■ **RECORDS FOR THIS TASK**:
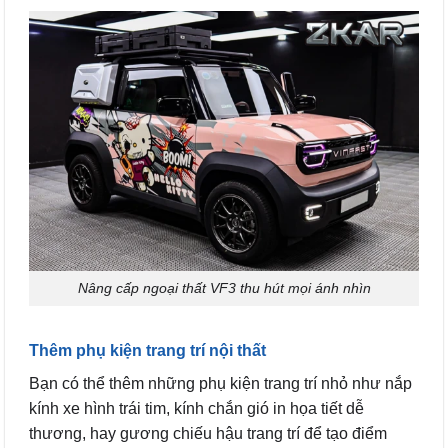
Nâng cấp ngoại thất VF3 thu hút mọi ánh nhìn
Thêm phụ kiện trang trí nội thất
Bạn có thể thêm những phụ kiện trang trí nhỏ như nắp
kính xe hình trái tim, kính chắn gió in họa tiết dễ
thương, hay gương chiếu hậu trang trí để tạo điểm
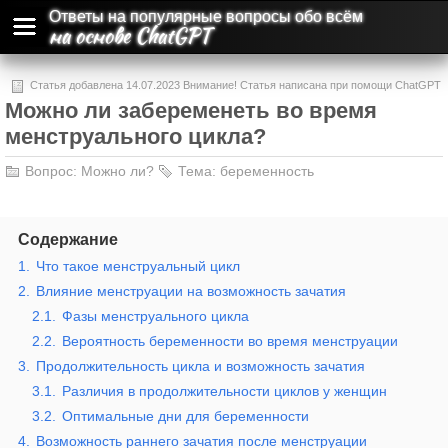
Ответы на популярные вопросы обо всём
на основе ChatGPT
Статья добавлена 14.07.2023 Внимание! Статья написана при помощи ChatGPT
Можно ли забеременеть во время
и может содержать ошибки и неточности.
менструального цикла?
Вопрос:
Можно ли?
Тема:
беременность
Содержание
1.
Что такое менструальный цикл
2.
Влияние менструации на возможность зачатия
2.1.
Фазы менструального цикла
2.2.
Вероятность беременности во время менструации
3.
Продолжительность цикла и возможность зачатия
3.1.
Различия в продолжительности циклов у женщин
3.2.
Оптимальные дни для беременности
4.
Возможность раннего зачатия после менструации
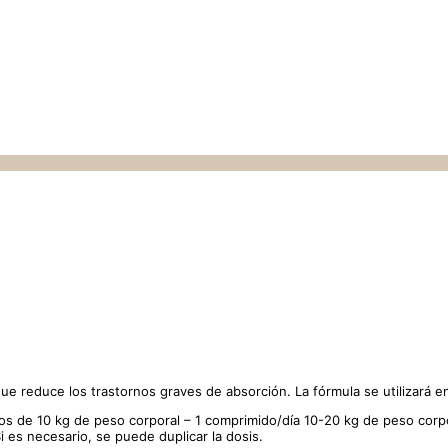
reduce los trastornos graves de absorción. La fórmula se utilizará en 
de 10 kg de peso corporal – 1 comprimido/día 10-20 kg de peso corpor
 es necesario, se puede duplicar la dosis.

■ **WHAT IS EXPECTED**: Considering the records above, how many lines hold "время"? Please answer with only the number.

■ **TASK SOLUTION**: 2